Vor allem die Rückkehrer aus dem syrischen Bürgerkrieg bereiten den deutschen Sicherheitsbehörden große Probleme. Eine lückenlose Überwachung ist nicht zu leisten. Dazu mangelt es an geschultem Personal und an entsprechender Technik. In Berlin soll sich nun die Beratungsstelle »Kompass – Toleranz statt Extremismus« unter anderem um die Rückkehrer kümmern. In der Hauptstadt leben 30 zurückgekehrte Jihadisten, insgesamt geht der Verfassungsschutz von 330 gewaltbereiten Salafisten in Berlin aus. »Sie aufzuhalten, ist das Wichtigste für uns«, sagte Thomas Mücke, der Leiter von Kompass, der Berliner Zeitung. Das Projekt wurde bereits in Hessen erprobt und ist das erste seiner Art, das der Berliner Senat finanziert – mit 115 000 Euro im Jahr. Am Mittwoch voriger Woche nahm die Be­ratungsstelle ihre Arbeit auf. Die Methodik der Sozialarbeiter erinnert stark an altbekannte Konzepte: »Natürlich klopfen die nicht bei uns an: Ich habe ein Radikalisierungsproblem, reden Sie mit mir. Besorgte Eltern, Schulfreunde, Bekannte rufen unsere Hotline an und wir suchen diese Menschen dann auf. Es ist ein bisschen wie Streetwork.«
Berlins Innensenator Frank Henkel (CDU) plant, ein ganzes Netzwerk gegen gewaltbereite Islamisten einzurichten. »Es geht ausschließlich darum, sicherheitsrelevante Fälle im fortgeschrittenen Stadium zu beobachten.« Polizei und Verfassungsschutz würden eng eingebunden, Verwandte von Islamisten sollen ebenso angesprochen werden wie Lehrer. Insgesamt soll eine halbe Million Euro für das Sozialprojekt eingesetzt werden, um auf radikalisierte junge Islamisten zuzugehen und sie von Gewalttaten abzuhalten.

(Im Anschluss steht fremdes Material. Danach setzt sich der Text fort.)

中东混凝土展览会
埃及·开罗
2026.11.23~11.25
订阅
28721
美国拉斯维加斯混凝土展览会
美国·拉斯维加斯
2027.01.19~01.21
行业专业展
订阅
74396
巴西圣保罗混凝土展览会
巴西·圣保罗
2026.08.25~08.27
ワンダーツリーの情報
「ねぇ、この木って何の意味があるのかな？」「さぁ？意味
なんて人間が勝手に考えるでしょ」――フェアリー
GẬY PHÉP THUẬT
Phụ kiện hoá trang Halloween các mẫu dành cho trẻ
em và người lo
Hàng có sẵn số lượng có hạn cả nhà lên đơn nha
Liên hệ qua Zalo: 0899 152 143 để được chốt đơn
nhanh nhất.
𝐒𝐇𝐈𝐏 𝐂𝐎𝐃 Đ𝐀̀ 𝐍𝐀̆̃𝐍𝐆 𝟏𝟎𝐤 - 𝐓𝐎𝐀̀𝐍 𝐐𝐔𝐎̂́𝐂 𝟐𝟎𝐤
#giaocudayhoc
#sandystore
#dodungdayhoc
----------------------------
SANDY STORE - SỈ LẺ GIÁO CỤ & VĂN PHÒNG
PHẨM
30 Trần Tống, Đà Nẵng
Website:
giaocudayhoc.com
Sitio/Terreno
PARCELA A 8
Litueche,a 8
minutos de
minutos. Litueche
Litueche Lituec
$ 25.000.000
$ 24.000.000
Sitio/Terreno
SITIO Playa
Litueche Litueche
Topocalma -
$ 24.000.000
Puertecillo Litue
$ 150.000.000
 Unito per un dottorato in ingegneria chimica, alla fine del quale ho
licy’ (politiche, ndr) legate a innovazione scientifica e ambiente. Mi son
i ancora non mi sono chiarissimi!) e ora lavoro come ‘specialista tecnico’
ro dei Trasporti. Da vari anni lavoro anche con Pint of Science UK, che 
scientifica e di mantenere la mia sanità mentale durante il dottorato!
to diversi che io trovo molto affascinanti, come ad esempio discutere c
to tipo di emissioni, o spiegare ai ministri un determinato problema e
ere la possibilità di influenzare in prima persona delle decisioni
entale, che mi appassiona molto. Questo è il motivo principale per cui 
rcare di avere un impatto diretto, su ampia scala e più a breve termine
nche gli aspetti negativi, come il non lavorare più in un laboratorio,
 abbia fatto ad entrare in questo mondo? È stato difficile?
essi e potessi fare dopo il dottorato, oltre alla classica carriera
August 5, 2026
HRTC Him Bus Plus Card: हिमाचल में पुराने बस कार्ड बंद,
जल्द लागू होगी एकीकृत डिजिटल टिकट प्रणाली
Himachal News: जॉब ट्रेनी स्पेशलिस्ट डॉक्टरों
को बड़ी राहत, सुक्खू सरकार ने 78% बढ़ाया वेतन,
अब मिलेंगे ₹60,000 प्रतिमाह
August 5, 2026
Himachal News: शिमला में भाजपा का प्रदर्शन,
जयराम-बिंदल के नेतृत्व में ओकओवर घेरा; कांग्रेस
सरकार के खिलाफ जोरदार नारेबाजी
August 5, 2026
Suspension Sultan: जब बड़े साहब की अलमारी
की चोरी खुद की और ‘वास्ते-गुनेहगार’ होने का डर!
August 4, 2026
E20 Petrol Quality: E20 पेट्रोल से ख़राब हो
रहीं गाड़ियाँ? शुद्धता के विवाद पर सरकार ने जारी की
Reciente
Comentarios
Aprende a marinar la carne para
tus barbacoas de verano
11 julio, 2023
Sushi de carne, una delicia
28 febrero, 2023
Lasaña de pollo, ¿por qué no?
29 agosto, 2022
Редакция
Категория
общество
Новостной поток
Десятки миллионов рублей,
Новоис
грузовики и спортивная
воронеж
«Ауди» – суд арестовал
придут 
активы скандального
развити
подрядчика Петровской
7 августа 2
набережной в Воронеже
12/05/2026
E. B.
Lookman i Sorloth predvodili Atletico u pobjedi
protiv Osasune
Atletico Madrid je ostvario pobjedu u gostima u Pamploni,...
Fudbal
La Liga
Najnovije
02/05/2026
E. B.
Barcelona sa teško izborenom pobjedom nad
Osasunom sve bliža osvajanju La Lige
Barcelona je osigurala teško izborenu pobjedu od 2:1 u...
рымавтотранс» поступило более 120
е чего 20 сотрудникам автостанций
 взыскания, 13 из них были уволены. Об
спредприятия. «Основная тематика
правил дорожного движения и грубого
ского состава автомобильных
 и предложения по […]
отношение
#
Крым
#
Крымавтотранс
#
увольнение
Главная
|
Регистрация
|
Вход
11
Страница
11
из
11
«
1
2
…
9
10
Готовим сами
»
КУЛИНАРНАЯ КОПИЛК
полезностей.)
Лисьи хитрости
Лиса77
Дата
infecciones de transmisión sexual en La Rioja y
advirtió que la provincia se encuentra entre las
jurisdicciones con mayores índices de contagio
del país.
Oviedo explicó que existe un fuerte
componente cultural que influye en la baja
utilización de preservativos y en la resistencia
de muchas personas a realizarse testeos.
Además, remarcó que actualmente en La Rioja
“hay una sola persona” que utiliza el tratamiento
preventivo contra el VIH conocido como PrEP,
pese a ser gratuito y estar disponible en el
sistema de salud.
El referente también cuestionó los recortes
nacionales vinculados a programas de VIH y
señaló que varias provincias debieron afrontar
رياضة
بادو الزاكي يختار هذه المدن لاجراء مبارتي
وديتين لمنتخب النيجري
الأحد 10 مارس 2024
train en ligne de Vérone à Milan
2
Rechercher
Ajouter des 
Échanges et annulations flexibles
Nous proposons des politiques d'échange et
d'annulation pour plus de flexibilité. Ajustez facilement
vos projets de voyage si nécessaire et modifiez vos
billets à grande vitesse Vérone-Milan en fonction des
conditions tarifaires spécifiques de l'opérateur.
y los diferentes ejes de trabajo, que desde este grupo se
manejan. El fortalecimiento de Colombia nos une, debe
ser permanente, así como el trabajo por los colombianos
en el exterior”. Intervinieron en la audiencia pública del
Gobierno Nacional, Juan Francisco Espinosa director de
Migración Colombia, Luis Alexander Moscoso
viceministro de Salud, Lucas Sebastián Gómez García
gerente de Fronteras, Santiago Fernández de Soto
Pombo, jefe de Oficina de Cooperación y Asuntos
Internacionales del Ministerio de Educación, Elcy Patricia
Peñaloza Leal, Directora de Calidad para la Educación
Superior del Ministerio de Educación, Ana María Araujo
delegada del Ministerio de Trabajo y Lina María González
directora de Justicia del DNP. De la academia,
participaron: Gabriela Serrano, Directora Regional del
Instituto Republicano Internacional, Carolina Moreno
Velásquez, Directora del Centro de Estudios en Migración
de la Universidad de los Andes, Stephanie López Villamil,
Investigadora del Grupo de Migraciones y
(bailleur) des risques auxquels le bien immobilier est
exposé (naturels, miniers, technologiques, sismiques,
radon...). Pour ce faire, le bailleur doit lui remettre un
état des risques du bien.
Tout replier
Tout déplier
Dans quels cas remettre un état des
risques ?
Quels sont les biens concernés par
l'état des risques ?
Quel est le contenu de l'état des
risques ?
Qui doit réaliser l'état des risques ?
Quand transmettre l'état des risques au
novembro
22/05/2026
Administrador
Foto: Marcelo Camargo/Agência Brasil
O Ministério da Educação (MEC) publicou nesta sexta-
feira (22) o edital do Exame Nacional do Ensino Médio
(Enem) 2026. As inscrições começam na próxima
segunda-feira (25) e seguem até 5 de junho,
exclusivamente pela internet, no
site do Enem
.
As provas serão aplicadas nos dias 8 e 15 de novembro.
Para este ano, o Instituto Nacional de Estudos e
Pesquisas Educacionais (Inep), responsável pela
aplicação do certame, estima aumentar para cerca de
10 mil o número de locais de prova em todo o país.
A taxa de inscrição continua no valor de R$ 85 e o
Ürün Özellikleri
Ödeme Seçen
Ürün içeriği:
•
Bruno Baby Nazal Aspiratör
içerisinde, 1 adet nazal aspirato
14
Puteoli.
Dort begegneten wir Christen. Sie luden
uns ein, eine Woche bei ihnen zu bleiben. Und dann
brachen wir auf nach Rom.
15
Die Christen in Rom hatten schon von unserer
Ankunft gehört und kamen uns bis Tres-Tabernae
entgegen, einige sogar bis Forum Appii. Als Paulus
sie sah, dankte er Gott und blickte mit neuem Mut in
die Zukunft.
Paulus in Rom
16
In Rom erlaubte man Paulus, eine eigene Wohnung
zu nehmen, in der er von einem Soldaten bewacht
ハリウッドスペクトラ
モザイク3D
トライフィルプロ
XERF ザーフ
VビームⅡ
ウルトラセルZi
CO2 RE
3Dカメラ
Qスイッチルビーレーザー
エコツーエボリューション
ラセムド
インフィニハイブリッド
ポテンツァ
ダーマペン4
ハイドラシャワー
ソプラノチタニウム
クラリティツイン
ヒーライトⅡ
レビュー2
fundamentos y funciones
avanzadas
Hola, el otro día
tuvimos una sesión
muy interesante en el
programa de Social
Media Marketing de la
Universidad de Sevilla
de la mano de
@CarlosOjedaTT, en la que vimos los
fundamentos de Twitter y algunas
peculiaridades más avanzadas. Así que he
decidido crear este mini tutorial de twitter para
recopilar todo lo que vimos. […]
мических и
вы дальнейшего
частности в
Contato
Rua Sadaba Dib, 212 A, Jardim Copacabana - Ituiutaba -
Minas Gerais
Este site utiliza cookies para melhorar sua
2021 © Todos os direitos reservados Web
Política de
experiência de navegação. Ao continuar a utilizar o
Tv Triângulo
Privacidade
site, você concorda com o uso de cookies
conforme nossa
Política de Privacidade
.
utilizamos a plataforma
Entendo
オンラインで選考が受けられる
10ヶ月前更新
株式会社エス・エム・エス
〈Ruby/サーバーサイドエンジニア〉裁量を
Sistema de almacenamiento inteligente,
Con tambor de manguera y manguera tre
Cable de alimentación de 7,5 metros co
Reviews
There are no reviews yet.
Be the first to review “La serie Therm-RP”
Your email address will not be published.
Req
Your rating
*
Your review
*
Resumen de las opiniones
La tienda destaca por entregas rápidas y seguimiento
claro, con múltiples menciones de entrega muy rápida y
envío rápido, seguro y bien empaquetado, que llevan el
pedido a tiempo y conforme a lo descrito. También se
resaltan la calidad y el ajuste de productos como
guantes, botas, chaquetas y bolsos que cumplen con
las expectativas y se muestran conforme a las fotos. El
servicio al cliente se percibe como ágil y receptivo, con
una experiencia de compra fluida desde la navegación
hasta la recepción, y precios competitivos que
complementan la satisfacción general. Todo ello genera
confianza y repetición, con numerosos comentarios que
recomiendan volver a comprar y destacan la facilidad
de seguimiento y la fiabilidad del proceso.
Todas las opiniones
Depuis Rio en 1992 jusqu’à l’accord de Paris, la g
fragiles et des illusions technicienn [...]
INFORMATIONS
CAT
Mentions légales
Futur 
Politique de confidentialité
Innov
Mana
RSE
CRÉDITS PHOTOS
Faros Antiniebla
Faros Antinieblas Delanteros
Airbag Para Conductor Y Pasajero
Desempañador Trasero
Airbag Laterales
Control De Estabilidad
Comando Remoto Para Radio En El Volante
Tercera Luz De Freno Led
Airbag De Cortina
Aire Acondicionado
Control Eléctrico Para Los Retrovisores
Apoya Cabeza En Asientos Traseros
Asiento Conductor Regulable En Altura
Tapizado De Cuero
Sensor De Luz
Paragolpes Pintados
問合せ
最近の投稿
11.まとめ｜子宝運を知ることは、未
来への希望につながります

Dass dies in Zukunft nicht leichter werden dürfte, zeigen die Ereignisse um einen geplanten Auftritt des islamistischen Predigers Pierre Vogel in Hamburg. Trotz eines Verbots wollten Vogel und andere salafistische Prediger auftreten. Nachdem das Hamburger Oberverwaltungsgericht das Verbot der Kundgebung auf dem Rathausmarkt bestätigt hatte, konterte Vogel Mitte März mit der Ankündigung: »Höchstwahrscheinlich wird es am Sonntag einige Open-Air-Vorträge in Hamburg geben.« Dass es dazu nicht kam, lag an den strikten polizeilichen Sicherheitsmaßnahmen.